CVE-2023-36458: 
vulnerability analysis and mitigation

1Panel, an open source Linux server operation and maintenance management panel, was found to contain a command injection vulnerability (CVE-2023-36458) prior to version 1.3.6. The vulnerability was discovered and disclosed in June 2023, affecting all versions up to and including v1.3.5. This security issue impacts authenticated users who have access to the container terminal functionality (GitHub Advisory, NVD).

The vulnerability exists in the container terminal functionality where an authenticated attacker can craft malicious payloads to achieve command injection. The issue specifically occurs in the backend/app/api/v1/terminal.go#ContainerWsSsh component.
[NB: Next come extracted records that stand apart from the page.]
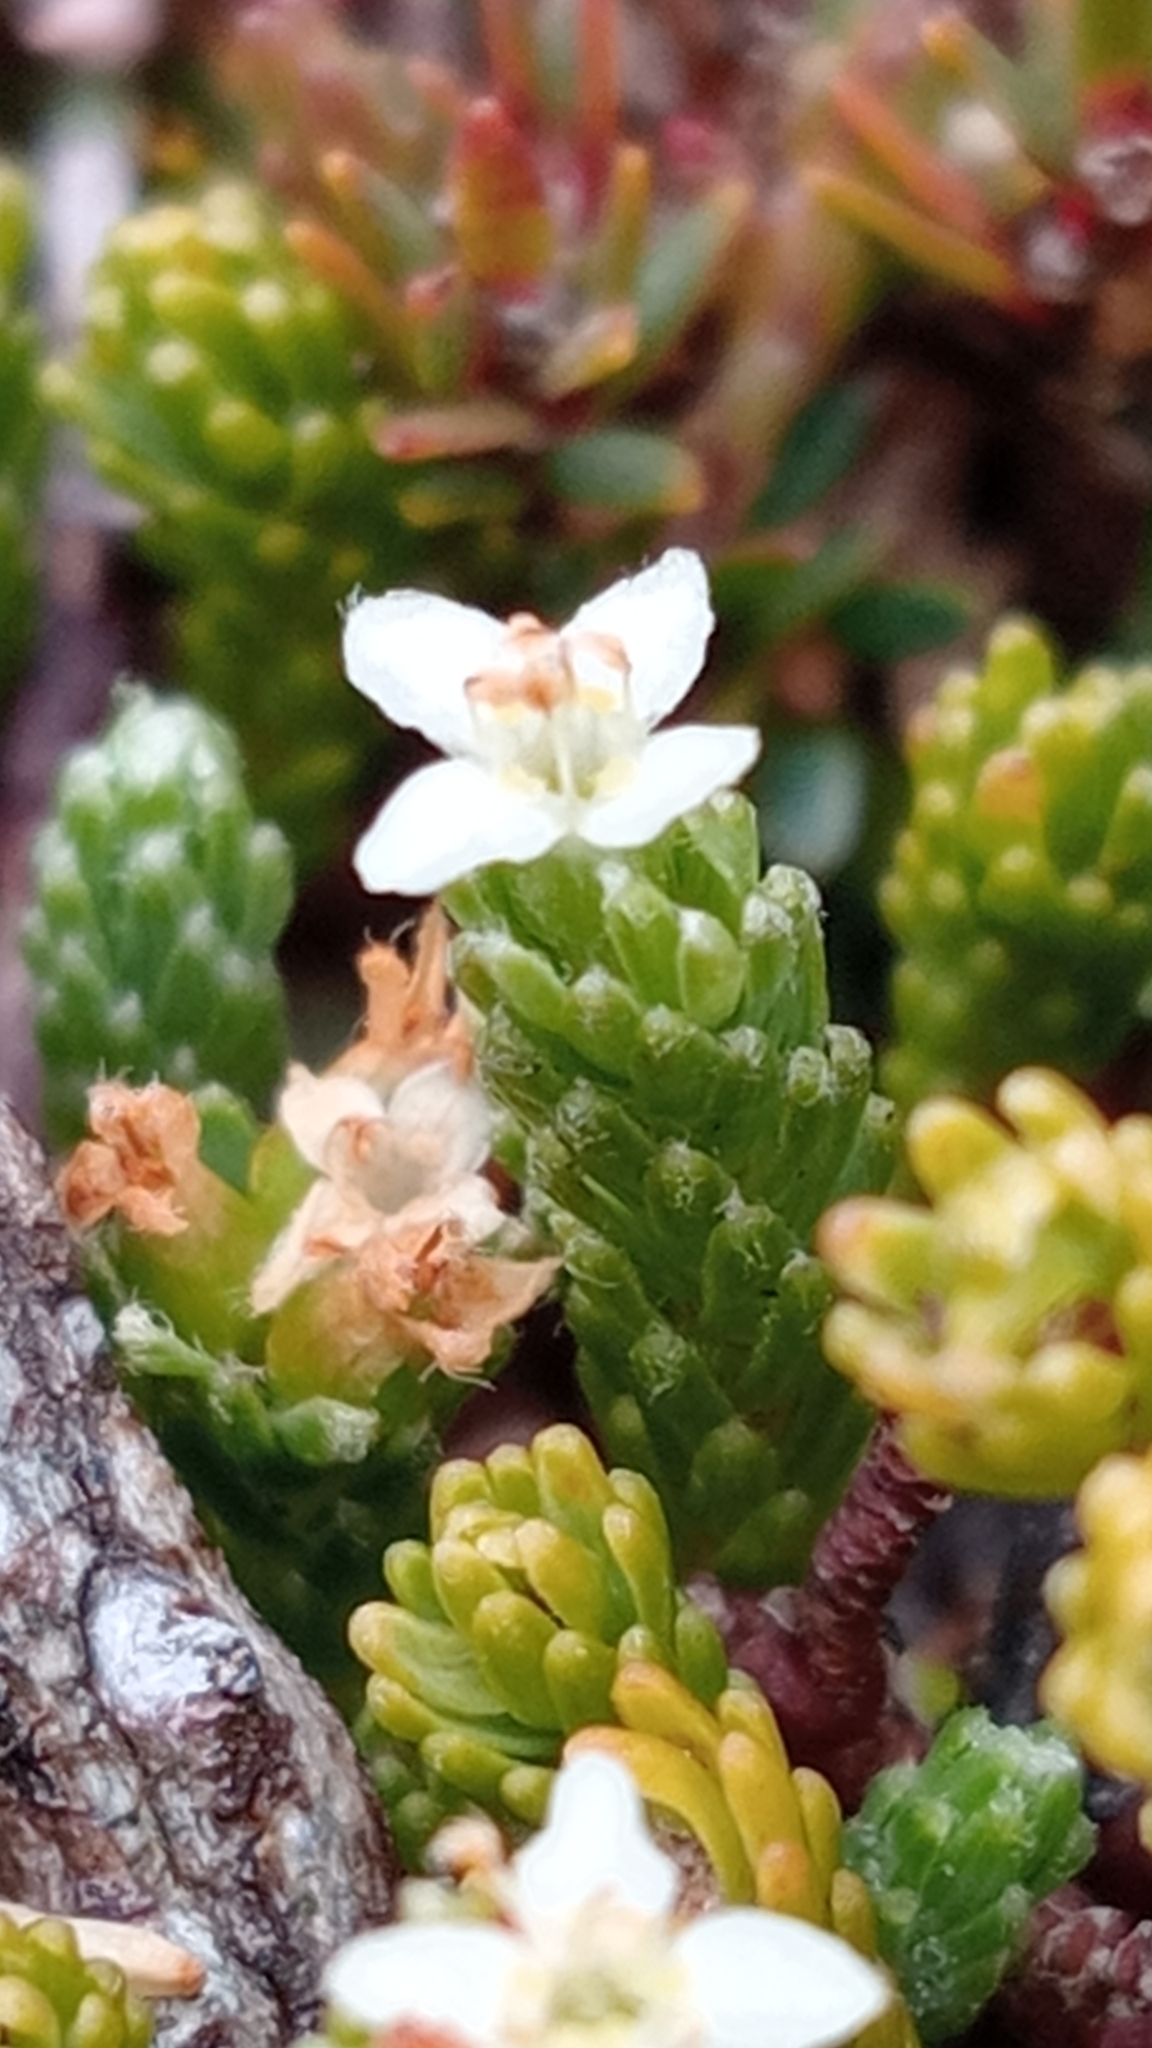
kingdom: Plantae
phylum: Tracheophyta
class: Magnoliopsida
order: Malvales
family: Thymelaeaceae
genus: Kelleria
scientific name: Kelleria dieffenbachii
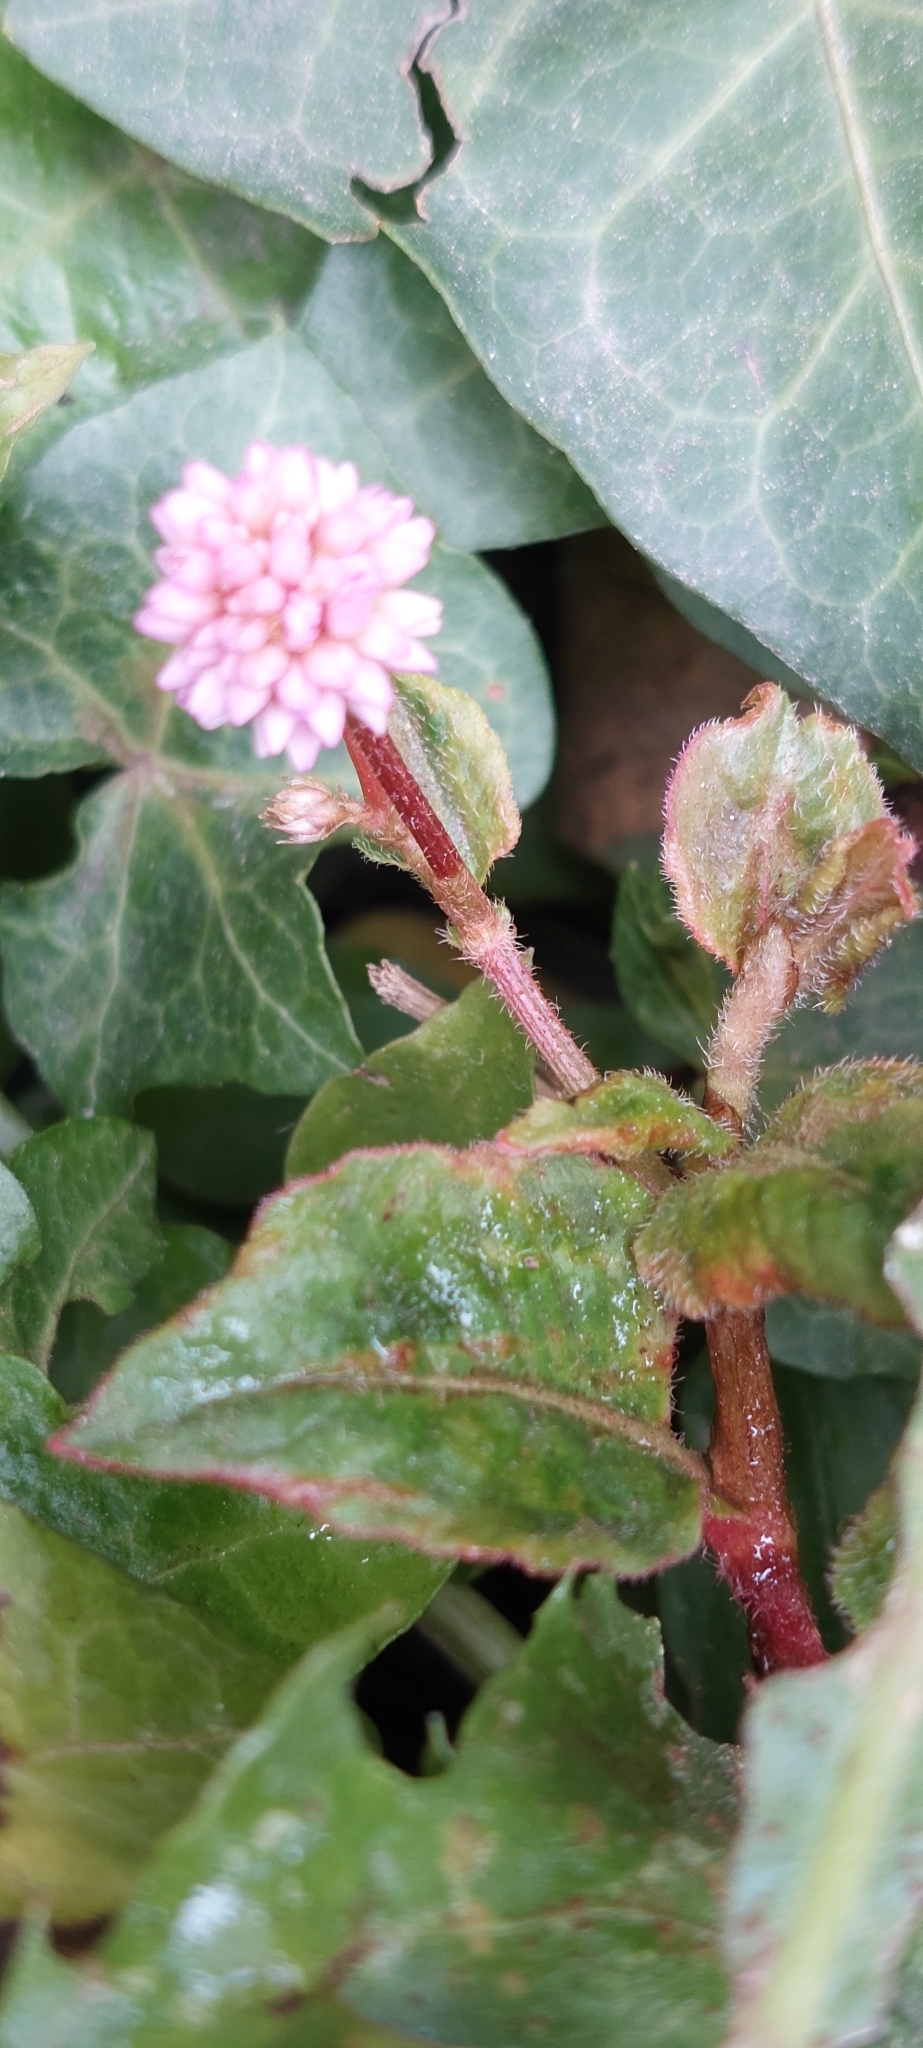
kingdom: Plantae
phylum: Tracheophyta
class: Magnoliopsida
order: Caryophyllales
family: Polygonaceae
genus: Persicaria
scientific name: Persicaria capitata
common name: Pinkhead smartweed
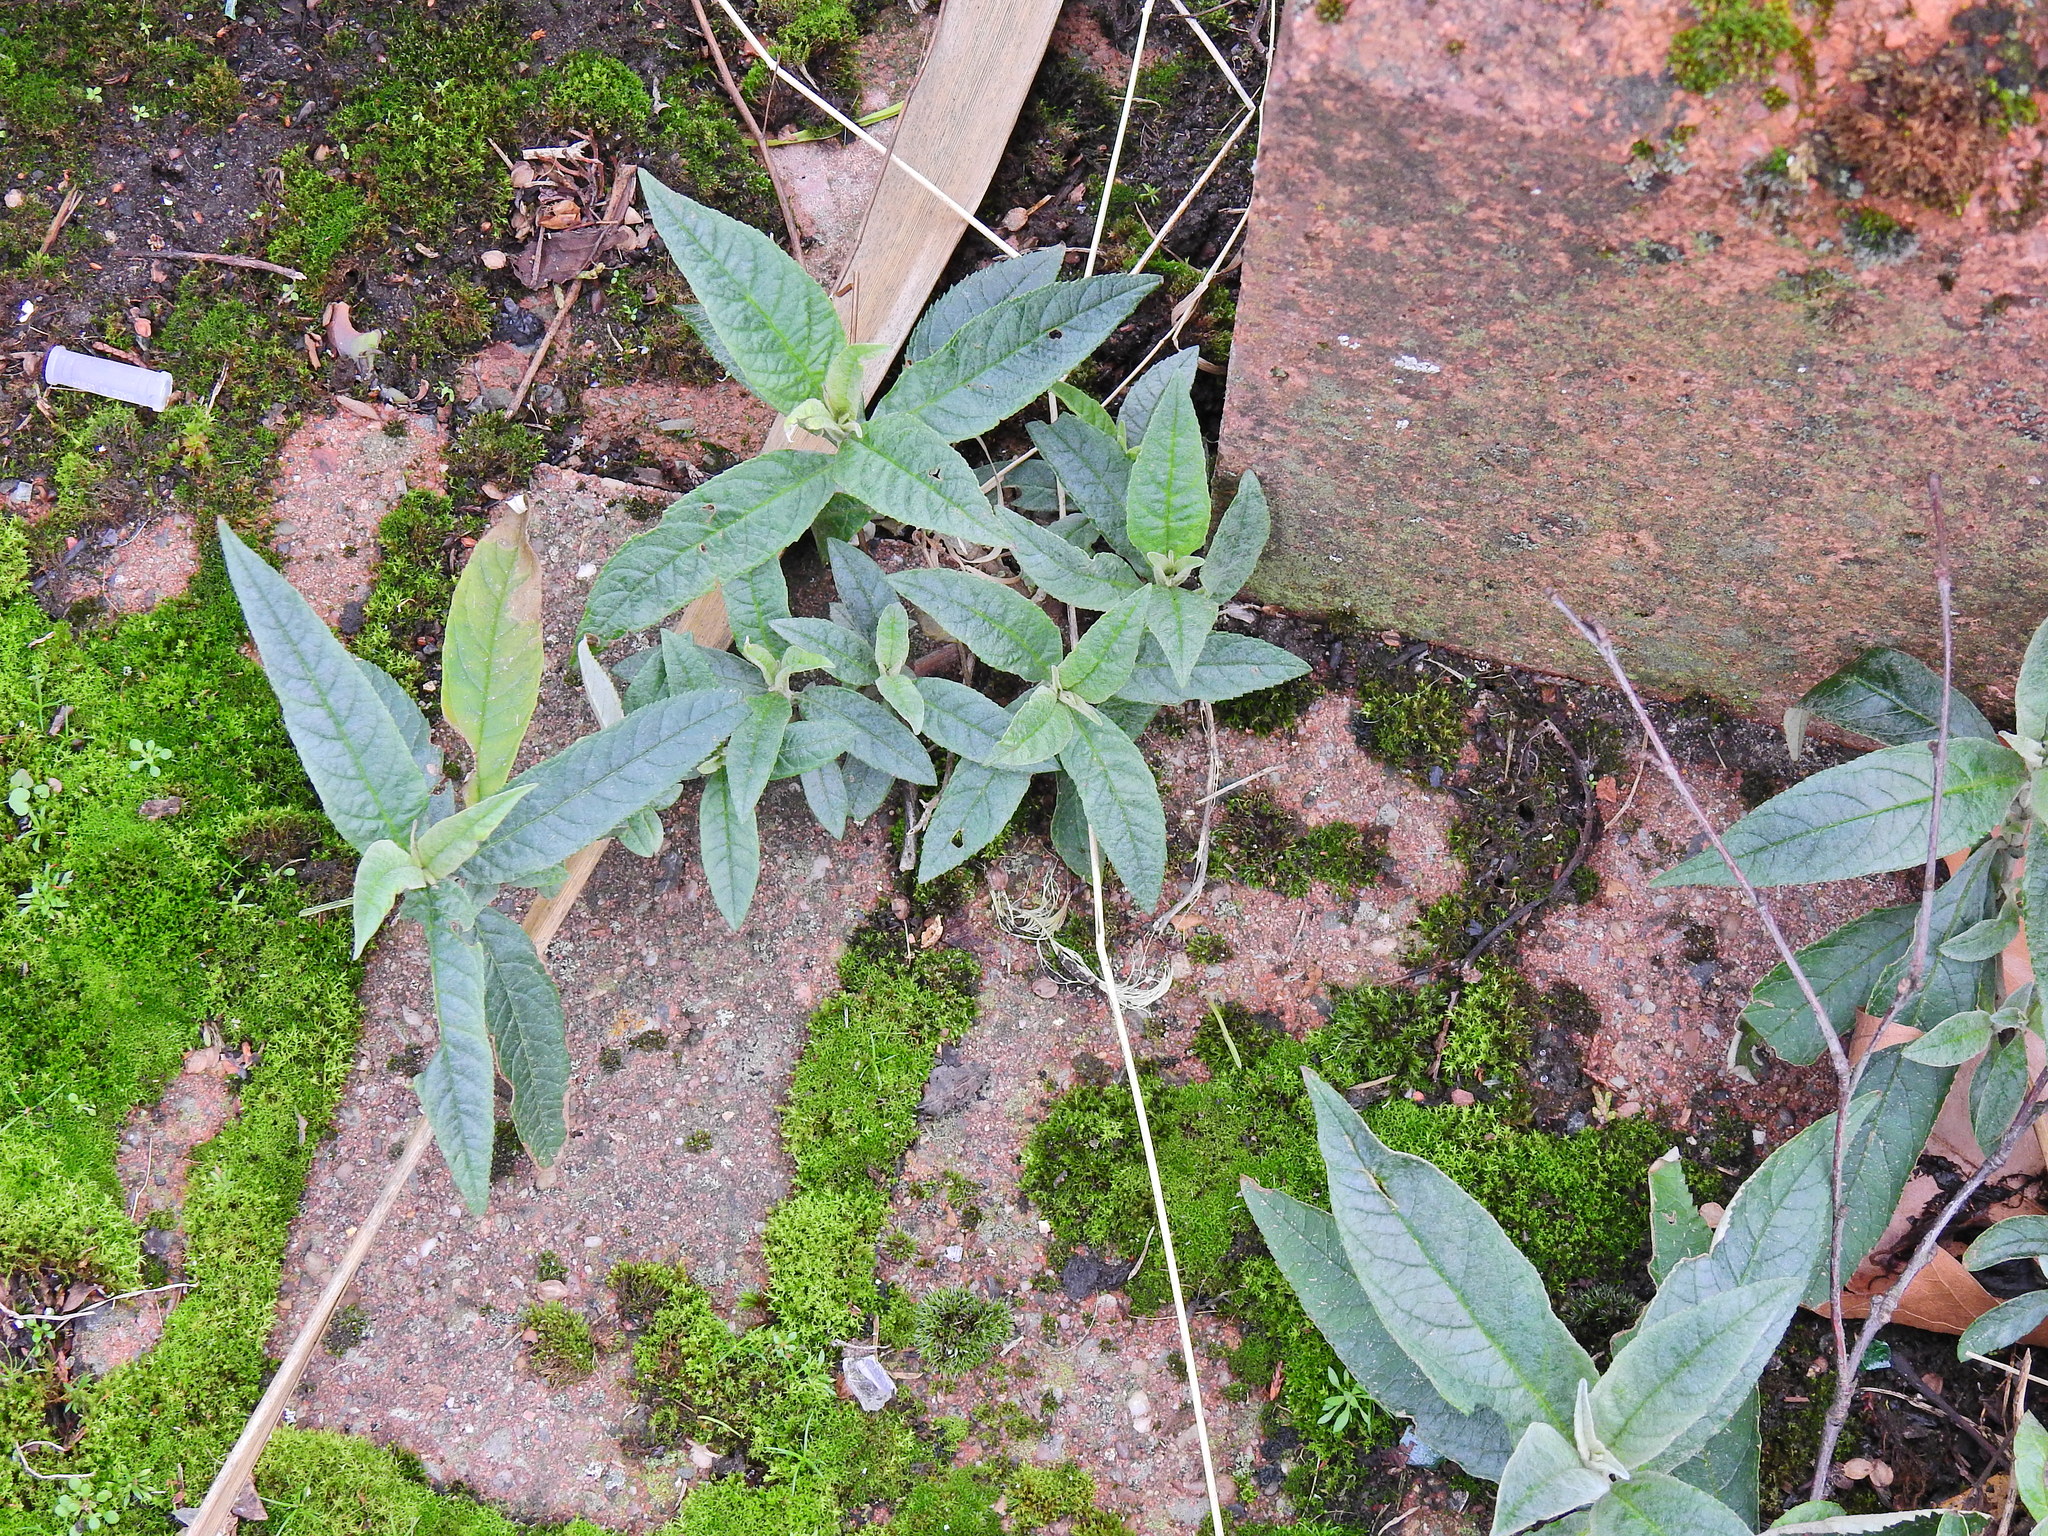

The vulnerability has been assigned a CVSS v3.1 base score of 6.3 (Medium) by GitHub, while NVD rates it at 8.8 (High) with a vector string of CVSS:3.1/AV:N/AC:L/PR:L/UI:N/S:U/C:H/I:H/A:H (GitHub Advisory).

When successfully exploited, this vulnerability allows an authenticated attacker to execute arbitrary commands within the container terminal environment. This could potentially lead to unauthorized system access, data manipulation, and system compromise within the container context (GitHub Advisory).

The vulnerability has been patched in version 1.3.6 of 1Panel. Users are strongly recommended to upgrade to this version or later to address the security issue. No alternative workarounds have been provided (GitHub Release, GitHub Advisory).